Review, evaluation, and discussion of the challenges of missing value imputation for mass spectrometry-based label-free global proteomics
Contents
Citation
Webb-Robertson, B.-J. M.; Wiberg, H. K.; Matzke, M. M.; Brown, J. N.; Wang, J.; McDermott, J. E.; Smith, R. D.; Rodland, K. D.; Metz, T. O.; Pounds, J. G.; Waters, K. M.; et al. Review, evaluation, and discussion of the challenges of missing value imputation for mass spectrometry-based label-free global proteomics. J. Proteome Res. 2015, 14 (5), 1993−2001.
Summary
Evaluation of performance and caveats of 9 imputation algorithms applied on a LC-MS data set.
Study outcomes
Outcome O1
Most imputation methods perform well, no single algorithm or imputation strategy (single, local, global) outperforms, sometimes even no imputation is superior in subsequent classification analysis.
Outcome O2
Local similarity-based approaches are in general the most accuarate and robust methods. Such as least-squares adaptive (LSA) or regularized expectation maximization (REM) (Figure 4)
Outcome O3
The 'best' imputation method highly depends on the data and the goal of the downstream analysis and therewith advantageous methods are hard to define (Figure 3)
Further outcomes
With left-censored data the number of missing values highly depends on peptide intensity (Figure 1)

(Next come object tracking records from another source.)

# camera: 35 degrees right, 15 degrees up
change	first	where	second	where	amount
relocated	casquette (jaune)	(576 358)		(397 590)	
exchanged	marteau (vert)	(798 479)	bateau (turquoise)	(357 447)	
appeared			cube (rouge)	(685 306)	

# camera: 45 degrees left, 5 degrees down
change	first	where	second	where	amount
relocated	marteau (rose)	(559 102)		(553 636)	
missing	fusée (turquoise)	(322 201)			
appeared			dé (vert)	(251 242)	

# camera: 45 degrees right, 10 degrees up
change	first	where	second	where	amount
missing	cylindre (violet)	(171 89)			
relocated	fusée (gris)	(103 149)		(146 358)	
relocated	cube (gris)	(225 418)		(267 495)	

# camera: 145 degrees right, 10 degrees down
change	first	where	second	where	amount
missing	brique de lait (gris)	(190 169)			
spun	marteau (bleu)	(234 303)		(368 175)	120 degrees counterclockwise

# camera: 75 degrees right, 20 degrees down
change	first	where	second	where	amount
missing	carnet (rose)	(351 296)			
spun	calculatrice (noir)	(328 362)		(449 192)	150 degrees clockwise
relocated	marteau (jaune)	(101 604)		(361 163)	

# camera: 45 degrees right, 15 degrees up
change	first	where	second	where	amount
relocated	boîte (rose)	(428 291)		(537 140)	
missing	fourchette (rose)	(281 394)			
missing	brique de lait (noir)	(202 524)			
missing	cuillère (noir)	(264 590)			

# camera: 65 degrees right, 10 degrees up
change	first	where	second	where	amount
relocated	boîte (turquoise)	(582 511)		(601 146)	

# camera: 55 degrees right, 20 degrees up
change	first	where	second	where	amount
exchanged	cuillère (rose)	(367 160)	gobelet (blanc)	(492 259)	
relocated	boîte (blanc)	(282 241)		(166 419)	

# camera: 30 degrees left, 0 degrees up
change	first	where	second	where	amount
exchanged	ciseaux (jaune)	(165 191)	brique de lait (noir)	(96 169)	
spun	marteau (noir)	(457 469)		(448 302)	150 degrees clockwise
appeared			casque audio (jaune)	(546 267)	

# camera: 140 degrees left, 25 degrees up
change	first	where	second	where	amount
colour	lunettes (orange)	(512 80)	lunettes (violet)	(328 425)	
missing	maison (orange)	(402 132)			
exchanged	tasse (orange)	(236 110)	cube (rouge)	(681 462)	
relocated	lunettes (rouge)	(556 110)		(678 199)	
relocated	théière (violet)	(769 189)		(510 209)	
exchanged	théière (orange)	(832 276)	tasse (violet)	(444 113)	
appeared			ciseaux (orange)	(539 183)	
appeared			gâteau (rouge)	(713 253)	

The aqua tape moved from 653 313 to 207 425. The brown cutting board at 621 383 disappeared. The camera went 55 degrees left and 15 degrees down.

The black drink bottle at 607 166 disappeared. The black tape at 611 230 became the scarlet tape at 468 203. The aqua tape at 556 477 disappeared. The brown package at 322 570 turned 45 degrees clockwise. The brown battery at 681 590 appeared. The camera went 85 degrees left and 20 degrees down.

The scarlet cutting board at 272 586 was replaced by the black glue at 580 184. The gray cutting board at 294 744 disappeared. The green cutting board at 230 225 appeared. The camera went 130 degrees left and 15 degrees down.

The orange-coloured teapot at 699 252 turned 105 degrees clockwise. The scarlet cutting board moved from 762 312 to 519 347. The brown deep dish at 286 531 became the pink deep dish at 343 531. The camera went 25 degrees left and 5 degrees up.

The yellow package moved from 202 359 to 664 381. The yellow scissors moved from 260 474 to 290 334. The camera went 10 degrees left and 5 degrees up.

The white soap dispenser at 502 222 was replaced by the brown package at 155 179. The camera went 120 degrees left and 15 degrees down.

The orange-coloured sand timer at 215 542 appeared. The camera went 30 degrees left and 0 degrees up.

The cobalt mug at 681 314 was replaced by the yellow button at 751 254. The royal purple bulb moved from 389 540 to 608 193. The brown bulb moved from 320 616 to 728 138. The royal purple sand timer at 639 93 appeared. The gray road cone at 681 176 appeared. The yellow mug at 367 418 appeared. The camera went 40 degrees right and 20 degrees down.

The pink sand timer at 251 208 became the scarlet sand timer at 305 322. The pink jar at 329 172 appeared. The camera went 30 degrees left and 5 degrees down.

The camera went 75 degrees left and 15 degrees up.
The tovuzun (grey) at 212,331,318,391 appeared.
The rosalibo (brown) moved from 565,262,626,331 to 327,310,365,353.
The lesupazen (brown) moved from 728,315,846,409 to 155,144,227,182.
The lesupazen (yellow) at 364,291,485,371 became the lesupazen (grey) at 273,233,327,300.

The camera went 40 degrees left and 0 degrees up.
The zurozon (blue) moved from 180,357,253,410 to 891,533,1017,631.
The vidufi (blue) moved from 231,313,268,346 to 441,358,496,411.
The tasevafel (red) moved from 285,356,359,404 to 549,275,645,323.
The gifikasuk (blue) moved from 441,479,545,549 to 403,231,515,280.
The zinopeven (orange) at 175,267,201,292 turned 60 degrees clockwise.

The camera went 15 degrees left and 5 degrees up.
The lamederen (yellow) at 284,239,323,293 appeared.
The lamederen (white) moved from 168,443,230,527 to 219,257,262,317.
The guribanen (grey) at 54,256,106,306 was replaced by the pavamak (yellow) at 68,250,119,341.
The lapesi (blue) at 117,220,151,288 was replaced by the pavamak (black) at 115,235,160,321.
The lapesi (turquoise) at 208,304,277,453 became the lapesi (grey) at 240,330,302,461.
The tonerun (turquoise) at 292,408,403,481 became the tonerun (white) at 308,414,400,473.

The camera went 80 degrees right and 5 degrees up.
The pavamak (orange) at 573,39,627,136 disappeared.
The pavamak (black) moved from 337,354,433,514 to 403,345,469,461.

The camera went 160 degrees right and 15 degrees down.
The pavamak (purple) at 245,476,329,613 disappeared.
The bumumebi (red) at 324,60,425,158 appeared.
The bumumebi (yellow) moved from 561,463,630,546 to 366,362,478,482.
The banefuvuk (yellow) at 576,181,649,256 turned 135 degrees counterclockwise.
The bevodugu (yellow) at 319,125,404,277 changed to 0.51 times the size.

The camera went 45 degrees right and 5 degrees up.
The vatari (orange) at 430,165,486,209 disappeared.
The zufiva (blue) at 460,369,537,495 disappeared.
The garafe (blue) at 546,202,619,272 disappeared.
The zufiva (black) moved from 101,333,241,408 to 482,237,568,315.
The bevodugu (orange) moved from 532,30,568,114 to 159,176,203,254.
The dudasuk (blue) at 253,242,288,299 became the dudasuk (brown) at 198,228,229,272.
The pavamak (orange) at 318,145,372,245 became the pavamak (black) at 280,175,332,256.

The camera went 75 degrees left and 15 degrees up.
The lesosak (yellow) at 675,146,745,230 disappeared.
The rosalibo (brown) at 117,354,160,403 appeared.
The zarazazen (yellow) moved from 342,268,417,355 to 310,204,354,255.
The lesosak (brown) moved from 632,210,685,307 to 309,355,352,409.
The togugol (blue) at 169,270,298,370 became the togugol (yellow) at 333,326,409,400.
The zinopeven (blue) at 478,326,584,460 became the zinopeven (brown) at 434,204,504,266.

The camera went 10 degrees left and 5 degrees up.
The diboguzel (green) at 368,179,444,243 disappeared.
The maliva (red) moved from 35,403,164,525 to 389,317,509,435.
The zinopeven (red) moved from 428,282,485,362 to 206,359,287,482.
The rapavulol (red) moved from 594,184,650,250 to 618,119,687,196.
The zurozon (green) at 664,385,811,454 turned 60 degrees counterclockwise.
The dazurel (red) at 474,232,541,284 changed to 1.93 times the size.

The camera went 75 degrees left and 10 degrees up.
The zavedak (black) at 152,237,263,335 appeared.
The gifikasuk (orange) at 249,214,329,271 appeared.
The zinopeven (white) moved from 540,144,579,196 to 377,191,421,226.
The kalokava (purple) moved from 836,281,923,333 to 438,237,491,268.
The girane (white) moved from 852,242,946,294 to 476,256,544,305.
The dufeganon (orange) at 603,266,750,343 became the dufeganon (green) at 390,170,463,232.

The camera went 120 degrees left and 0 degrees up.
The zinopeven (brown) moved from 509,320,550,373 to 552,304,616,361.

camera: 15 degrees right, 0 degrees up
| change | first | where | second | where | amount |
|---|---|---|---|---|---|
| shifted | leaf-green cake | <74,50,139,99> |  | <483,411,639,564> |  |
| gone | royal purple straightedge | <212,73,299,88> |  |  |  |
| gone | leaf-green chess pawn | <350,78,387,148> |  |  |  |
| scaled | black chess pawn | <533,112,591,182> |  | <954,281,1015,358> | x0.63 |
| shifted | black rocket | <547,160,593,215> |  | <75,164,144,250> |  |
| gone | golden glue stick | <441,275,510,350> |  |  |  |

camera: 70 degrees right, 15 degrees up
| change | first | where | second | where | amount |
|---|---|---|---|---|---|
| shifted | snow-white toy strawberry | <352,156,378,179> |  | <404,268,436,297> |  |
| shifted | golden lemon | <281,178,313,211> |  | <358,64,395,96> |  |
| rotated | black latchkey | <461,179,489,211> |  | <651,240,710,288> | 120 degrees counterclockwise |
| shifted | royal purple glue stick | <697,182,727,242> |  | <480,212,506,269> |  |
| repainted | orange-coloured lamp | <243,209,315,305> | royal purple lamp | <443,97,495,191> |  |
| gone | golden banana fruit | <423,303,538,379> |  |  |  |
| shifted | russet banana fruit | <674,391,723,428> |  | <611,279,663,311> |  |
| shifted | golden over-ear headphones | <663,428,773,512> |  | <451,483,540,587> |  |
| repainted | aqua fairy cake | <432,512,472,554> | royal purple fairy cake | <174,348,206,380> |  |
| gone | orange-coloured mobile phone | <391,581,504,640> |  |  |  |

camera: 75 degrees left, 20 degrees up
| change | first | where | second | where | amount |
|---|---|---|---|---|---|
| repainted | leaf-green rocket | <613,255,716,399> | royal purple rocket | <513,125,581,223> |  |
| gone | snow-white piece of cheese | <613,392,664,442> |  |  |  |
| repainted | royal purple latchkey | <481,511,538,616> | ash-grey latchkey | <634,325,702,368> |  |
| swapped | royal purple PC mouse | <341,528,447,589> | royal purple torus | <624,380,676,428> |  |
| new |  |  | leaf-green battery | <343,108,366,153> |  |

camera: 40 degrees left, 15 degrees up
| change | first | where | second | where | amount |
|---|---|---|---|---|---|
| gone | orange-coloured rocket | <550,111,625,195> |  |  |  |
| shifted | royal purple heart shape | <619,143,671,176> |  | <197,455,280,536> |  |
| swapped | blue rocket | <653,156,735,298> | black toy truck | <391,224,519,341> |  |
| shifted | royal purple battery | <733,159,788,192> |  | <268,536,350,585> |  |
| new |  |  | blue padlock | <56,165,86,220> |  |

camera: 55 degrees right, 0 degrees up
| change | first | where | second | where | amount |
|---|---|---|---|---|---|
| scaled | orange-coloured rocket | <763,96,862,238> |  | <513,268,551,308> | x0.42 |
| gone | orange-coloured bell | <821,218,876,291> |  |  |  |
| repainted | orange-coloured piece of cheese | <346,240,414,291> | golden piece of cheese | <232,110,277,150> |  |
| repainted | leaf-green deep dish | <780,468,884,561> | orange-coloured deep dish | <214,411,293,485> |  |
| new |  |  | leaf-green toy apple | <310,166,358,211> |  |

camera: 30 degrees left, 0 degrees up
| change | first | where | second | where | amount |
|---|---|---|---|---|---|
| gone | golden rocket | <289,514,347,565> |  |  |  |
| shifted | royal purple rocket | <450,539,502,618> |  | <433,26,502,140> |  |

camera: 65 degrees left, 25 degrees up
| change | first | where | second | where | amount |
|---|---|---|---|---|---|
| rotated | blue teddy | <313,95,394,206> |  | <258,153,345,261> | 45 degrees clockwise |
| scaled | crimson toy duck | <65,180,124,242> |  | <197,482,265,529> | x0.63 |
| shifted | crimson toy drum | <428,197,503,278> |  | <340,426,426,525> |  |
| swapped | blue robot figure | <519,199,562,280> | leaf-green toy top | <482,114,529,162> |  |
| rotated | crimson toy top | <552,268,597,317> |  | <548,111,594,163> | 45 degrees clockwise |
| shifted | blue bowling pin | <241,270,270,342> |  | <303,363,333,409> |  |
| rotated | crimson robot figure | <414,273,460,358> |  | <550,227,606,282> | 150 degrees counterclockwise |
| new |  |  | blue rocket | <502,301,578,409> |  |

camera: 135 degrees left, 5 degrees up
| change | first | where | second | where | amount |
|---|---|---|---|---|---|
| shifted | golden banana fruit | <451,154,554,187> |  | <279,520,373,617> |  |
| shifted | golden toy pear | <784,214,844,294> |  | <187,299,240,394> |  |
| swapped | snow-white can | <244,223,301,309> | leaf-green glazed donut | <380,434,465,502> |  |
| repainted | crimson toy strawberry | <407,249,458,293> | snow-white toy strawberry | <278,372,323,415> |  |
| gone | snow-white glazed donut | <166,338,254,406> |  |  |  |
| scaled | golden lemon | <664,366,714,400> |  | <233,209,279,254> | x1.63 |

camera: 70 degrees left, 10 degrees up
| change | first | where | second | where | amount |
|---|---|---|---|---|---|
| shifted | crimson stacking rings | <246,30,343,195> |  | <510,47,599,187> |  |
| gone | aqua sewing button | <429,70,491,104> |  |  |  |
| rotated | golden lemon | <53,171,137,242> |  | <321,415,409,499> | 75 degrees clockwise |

Study design and evidence level
General aspects
3 single-value approaches (LOD1,LOD2,RTI), 5 local similarity approaches (KNN, LLS, LSA, REM, MBI) and 2 global-structure approaches (PPCA, BPCA) were evaluated which allows comparison and discussion of different imputation strategies. They were applied to 3 real datasets of different type and species, which represent a broad biological application.